- Opening Delimiter -

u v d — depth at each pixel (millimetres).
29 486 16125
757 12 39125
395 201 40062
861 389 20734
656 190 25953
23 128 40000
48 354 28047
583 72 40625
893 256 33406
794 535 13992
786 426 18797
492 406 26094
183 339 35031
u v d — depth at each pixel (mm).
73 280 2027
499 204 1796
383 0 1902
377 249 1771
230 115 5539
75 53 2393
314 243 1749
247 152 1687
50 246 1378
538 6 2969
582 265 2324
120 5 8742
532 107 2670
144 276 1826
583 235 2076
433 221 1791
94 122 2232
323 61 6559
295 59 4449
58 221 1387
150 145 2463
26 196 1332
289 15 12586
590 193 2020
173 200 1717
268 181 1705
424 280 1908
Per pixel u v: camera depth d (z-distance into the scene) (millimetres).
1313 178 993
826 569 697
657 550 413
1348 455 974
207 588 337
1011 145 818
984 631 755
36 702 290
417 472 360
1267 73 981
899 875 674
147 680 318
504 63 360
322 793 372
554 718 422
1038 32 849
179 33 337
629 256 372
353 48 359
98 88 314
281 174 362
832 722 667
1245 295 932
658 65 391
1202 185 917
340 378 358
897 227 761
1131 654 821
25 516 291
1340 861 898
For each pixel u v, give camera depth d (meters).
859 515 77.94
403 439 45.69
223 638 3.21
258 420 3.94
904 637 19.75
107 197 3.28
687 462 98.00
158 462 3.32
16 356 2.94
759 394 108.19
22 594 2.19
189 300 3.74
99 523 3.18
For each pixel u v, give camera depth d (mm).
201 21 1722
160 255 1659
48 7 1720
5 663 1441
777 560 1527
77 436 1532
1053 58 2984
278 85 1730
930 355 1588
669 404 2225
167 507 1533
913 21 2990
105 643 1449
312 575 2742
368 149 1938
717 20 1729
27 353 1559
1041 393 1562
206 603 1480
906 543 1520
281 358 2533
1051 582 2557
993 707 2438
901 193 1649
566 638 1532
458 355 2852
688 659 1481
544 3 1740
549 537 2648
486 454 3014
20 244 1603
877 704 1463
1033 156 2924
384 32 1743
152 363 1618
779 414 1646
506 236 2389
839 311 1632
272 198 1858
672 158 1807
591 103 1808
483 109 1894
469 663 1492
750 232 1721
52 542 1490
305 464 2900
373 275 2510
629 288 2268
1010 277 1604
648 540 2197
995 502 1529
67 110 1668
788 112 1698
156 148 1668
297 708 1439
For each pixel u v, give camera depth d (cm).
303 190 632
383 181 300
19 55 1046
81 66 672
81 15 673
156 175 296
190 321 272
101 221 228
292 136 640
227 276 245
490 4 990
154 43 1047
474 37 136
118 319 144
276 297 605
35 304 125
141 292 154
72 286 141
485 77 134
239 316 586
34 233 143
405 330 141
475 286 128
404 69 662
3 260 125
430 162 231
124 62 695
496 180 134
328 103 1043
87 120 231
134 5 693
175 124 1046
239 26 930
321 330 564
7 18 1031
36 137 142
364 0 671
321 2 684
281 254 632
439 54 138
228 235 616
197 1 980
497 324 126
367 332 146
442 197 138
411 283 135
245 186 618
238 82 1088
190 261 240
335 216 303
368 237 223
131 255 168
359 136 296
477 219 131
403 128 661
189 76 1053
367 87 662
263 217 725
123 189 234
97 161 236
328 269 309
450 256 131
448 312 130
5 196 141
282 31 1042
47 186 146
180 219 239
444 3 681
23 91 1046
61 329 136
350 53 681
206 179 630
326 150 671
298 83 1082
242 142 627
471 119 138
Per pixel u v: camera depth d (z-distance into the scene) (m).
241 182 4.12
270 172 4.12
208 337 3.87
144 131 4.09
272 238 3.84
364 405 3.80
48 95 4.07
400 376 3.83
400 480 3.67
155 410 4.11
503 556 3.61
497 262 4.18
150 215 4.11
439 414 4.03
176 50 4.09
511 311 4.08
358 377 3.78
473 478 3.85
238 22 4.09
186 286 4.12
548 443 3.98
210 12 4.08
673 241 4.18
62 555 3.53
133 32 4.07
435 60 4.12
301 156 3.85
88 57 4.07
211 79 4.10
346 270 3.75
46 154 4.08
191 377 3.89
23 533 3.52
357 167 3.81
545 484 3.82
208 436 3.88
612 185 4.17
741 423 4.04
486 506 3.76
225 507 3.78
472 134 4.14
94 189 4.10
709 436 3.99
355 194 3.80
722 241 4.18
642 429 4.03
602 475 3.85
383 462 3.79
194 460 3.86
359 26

- Closing Delimiter -

Work task: Which lines in the entries above contain "millimetres"? Pull each of them out.

Your solution:
u v d — depth at each pixel (millimetres).
Per pixel u v: camera depth d (z-distance into the scene) (millimetres).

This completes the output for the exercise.